(Camera pose estimation data)
━━━━━━━━━━━━━━━━━━━━━━━━━━━━━━
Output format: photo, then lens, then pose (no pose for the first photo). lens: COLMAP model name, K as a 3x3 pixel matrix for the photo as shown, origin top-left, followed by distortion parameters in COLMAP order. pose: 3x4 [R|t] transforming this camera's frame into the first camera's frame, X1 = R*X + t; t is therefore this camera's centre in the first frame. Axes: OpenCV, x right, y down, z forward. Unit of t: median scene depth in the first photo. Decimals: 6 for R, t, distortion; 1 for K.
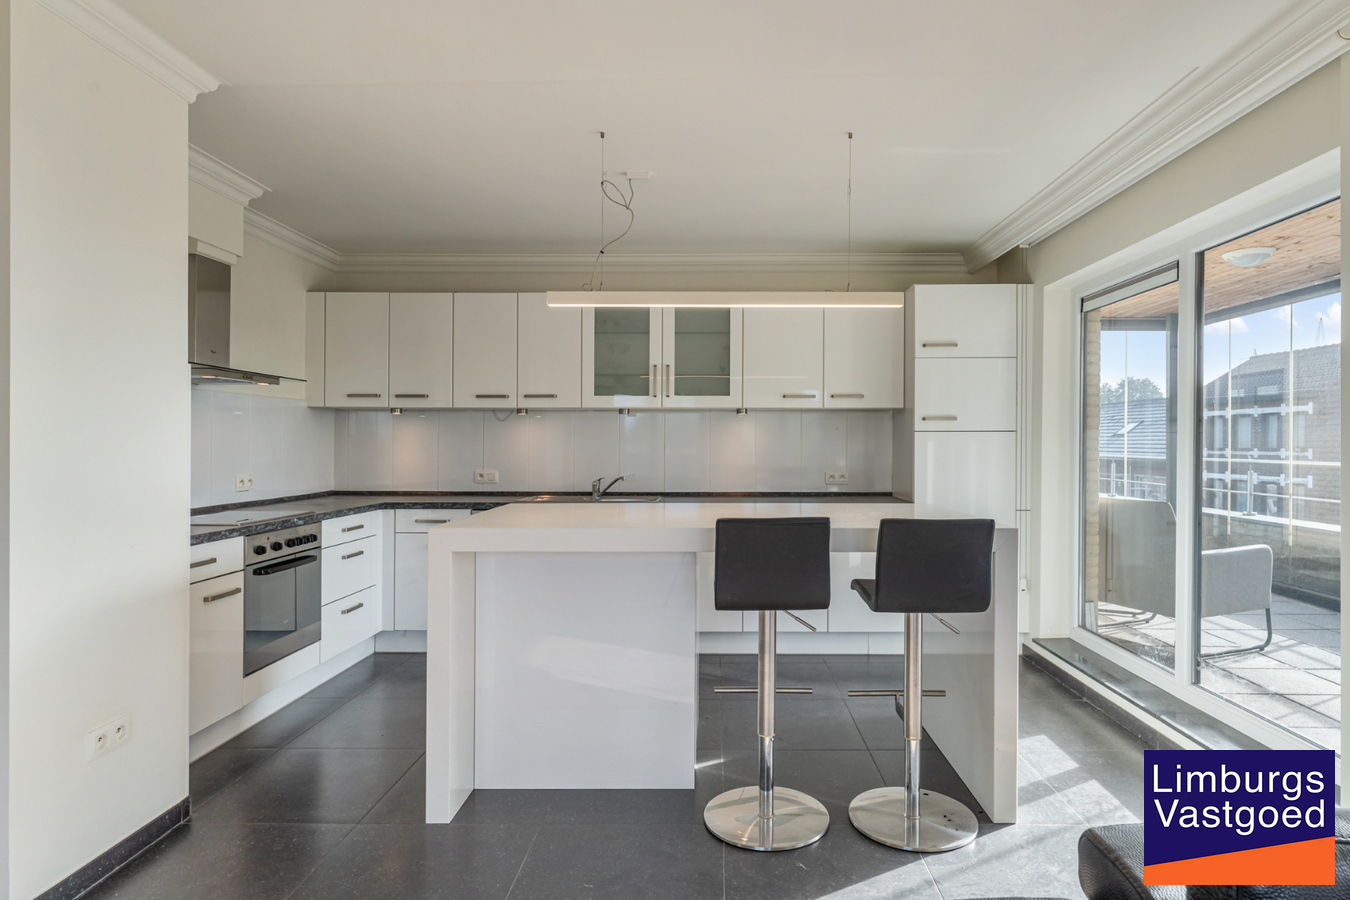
lens RADIAL K [[751.2, 0, 723.3], [0, 751.2, 435.2], [0, 0, 1]] dist [0.005707, 0.001419]
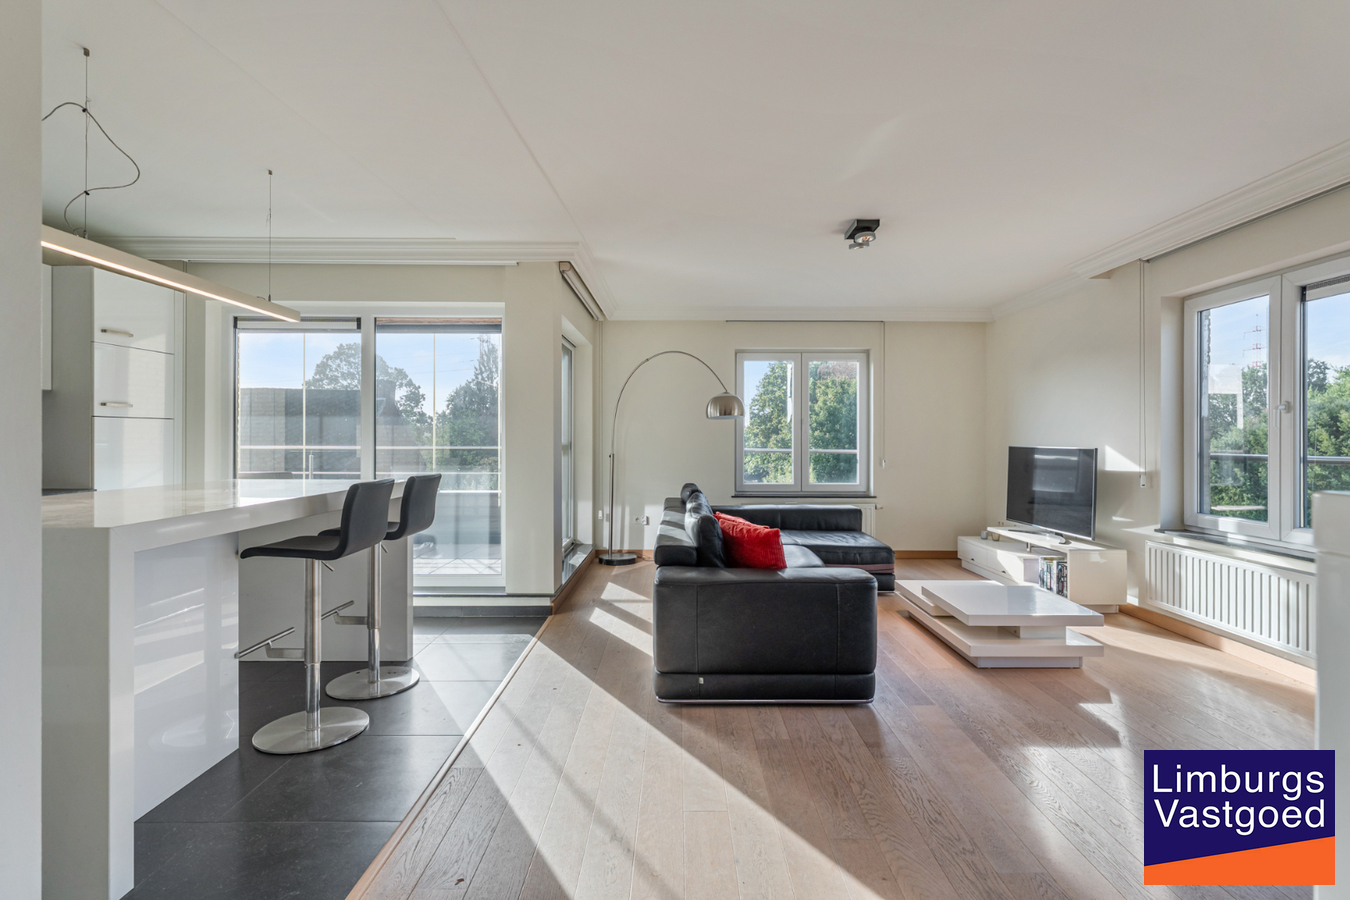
lens RADIAL K [[658.1, 0, 678.7], [0, 658.1, 435.8], [0, 0, 1]] dist [0.000215, 0.000239]
pose [[0.001375, 0.004523, 0.999989, -0.582866], [-0.014294, 0.999888, -0.004503, 0.012464], [-0.999897, -0.014288, 0.001440, 0.224194]]
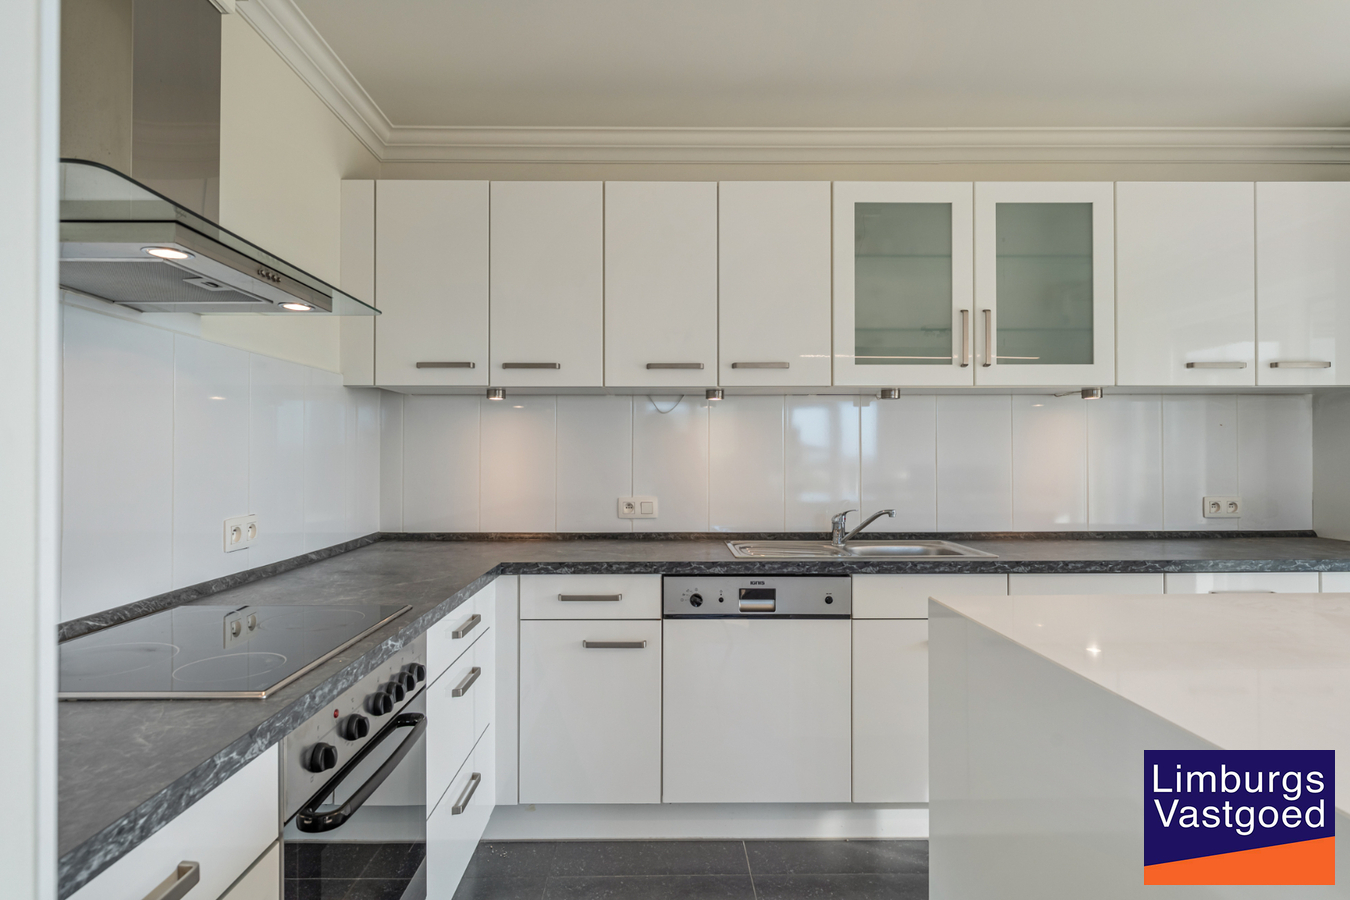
lens RADIAL K [[715.0, 0, 669.1], [0, 715.0, 455.3], [0, 0, 1]] dist [-0.001556, -0.000011]
pose [[0.999943, -0.003316, 0.010117, -0.320716], [0.003221, 0.999950, 0.009419, 0.009600], [-0.010148, -0.009386, 0.999904, 0.473638]]
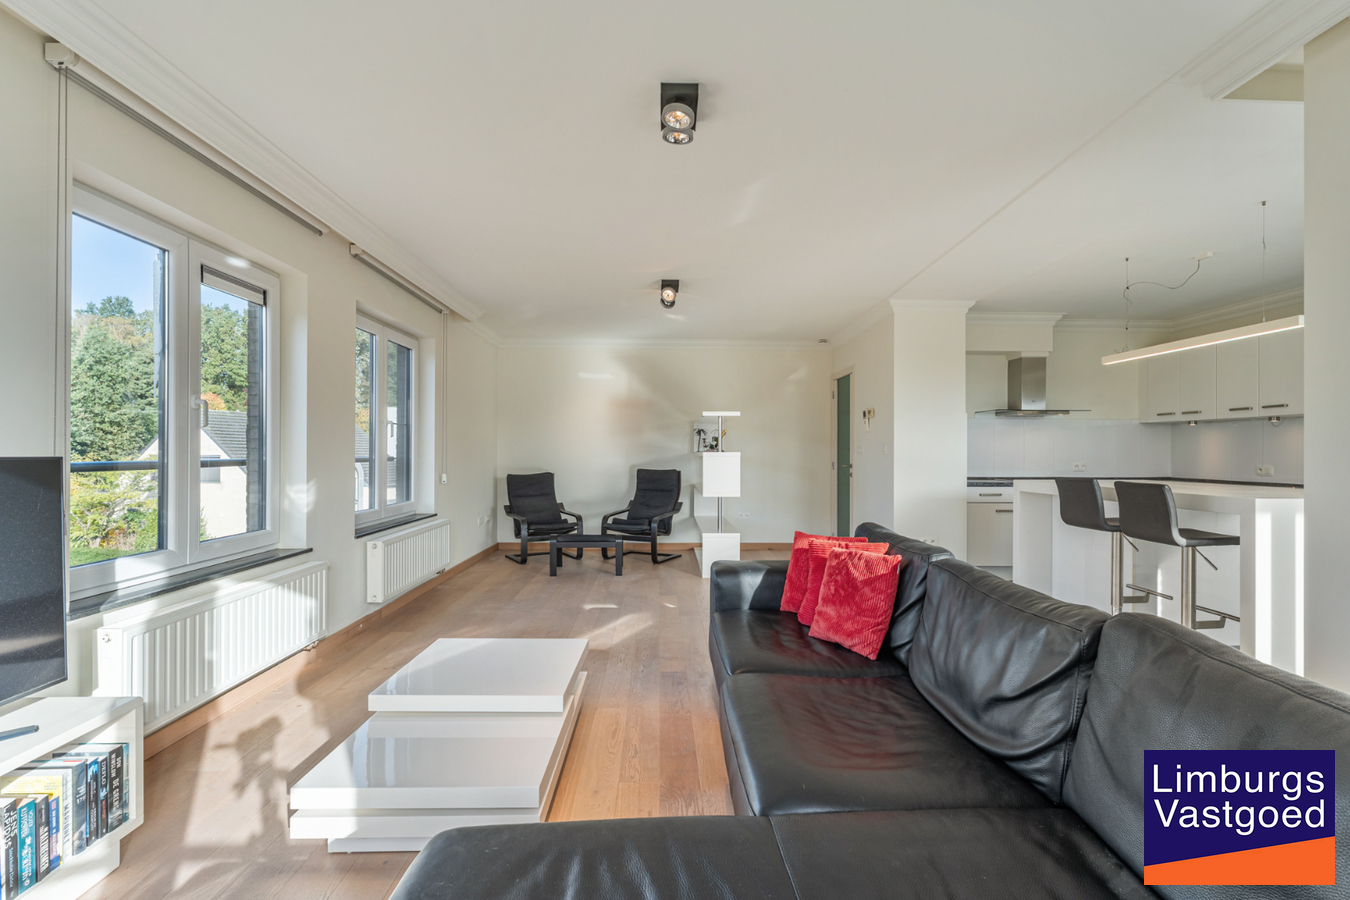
lens RADIAL K [[649.8, 0, 675.0], [0, 649.8, 450.0], [0, 0, 1]] dist [-0.001621, -0.000480]
pose [[0.021702, -0.003887, -0.999757, 0.835389], [0.007605, 0.999964, -0.003723, 0.017947], [0.999736, -0.007522, 0.021730, -0.033024]]
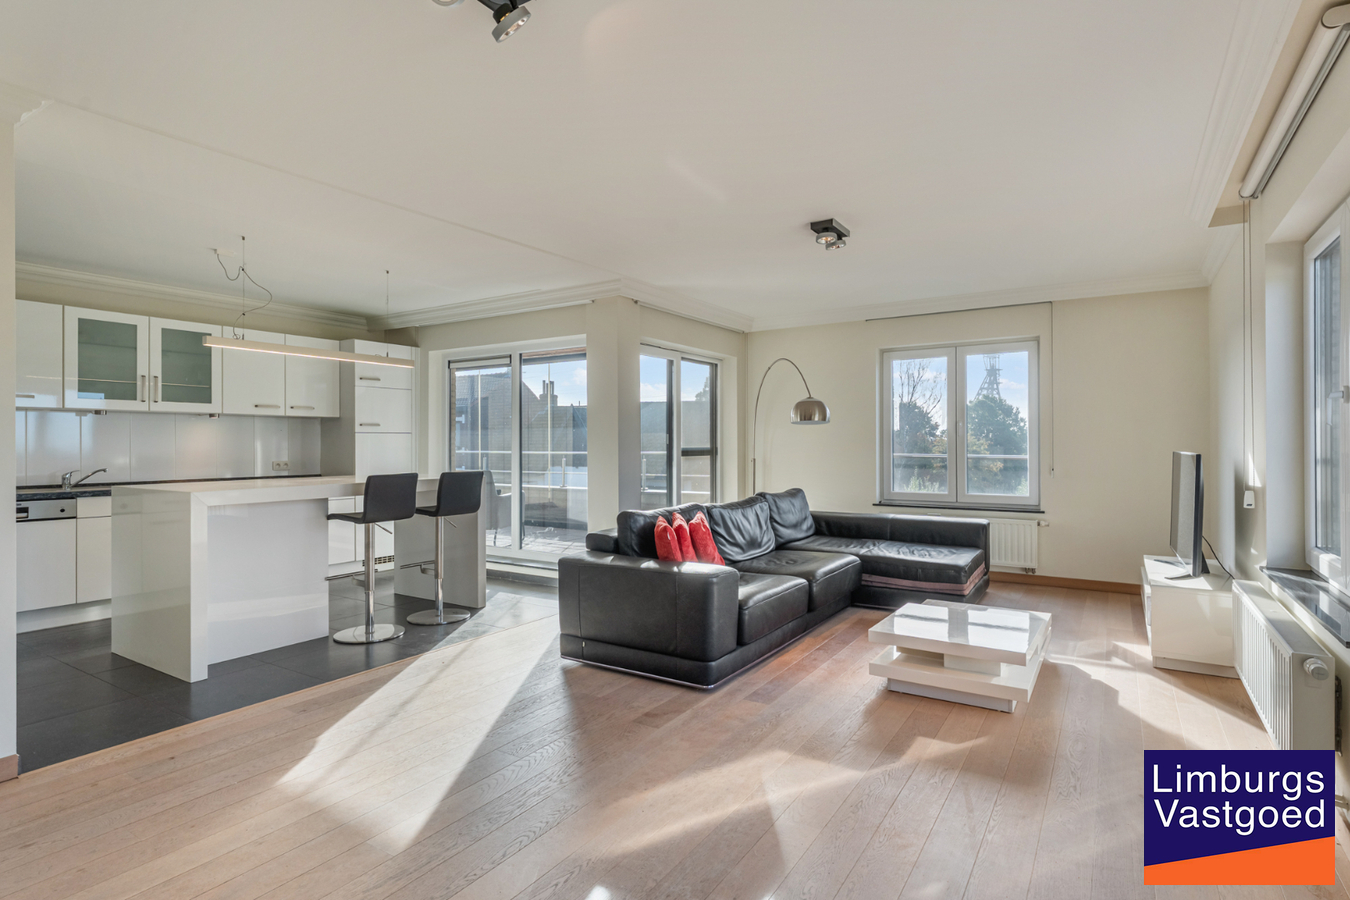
lens RADIAL K [[682.7, 0, 681.1], [0, 682.7, 442.1], [0, 0, 1]] dist [0.002525, 0.001007]
pose [[0.540771, 0.000103, 0.841170, -0.558432], [-0.006261, 0.999973, 0.003903, 0.004389], [-0.841146, -0.007377, 0.540757, -0.335379]]
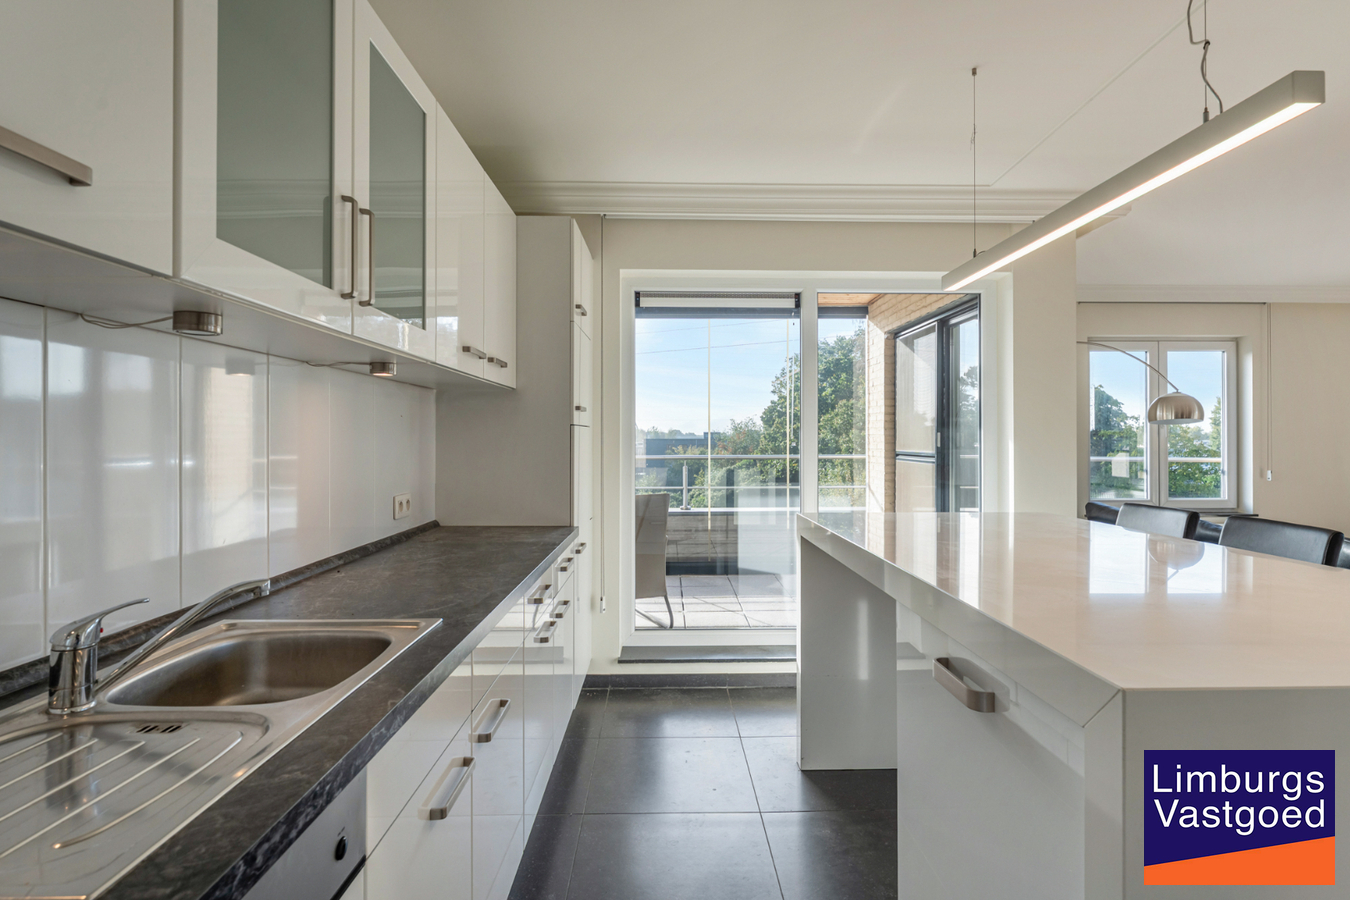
lens RADIAL K [[699.8, 0, 680.1], [0, 699.8, 435.9], [0, 0, 1]] dist [-0.000961, -0.000264]
pose [[-0.015264, 0.003796, 0.999876, -0.394910], [-0.011384, 0.999927, -0.003970, 0.006858], [-0.999819, -0.011443, -0.015219, 0.875933]]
━━━━━━━━━━━━━━━━━━━━━━━━━━━━━━
**Directions for this task**
Please change "distortion parameters" to "distortion coefficients" throughout the listing and reproduce it with nothing else altered, omitting the pictures.

**Response to the task**
Output format: photo, then lens, then pose (no pose for the first photo). lens: COLMAP model name, K as a 3x3 pixel matrix for the photo as shown, origin top-left, followed by distortion coefficients in COLMAP order. pose: 3x4 [R|t] transforming this camera's frame into the first camera's frame, X1 = R*X + t; t is therefore this camera's centre in the first frame. Axes: OpenCV, x right, y down, z forward. Unit of t: median scene depth in the first photo. Decimals: 6 for R, t, distortion; 1 for K.
lens RADIAL K [[751.2, 0, 723.3], [0, 751.2, 435.2], [0, 0, 1]] dist [0.005707, 0.001419]
lens RADIAL K [[658.1, 0, 678.7], [0, 658.1, 435.8], [0, 0, 1]] dist [0.000215, 0.000239]
pose [[0.001375, 0.004523, 0.999989, -0.582866], [-0.014294, 0.999888, -0.004503, 0.012464], [-0.999897, -0.014288, 0.001440, 0.224194]]
lens RADIAL K [[715.0, 0, 669.1], [0, 715.0, 455.3], [0, 0, 1]] dist [-0.001556, -0.000011]
pose [[0.999943, -0.003316, 0.010117, -0.320716], [0.003221, 0.999950, 0.009419, 0.009600], [-0.010148, -0.009386, 0.999904, 0.473638]]
lens RADIAL K [[649.8, 0, 675.0], [0, 649.8, 450.0], [0, 0, 1]] dist [-0.001621, -0.000480]
pose [[0.021702, -0.003887, -0.999757, 0.835389], [0.007605, 0.999964, -0.003723, 0.017947], [0.999736, -0.007522, 0.021730, -0.033024]]
lens RADIAL K [[682.7, 0, 681.1], [0, 682.7, 442.1], [0, 0, 1]] dist [0.002525, 0.001007]
pose [[0.540771, 0.000103, 0.841170, -0.558432], [-0.006261, 0.999973, 0.003903, 0.004389], [-0.841146, -0.007377, 0.540757, -0.335379]]
lens RADIAL K [[699.8, 0, 680.1], [0, 699.8, 435.9], [0, 0, 1]] dist [-0.000961, -0.000264]
pose [[-0.015264, 0.003796, 0.999876, -0.394910], [-0.011384, 0.999927, -0.003970, 0.006858], [-0.999819, -0.011443, -0.015219, 0.875933]]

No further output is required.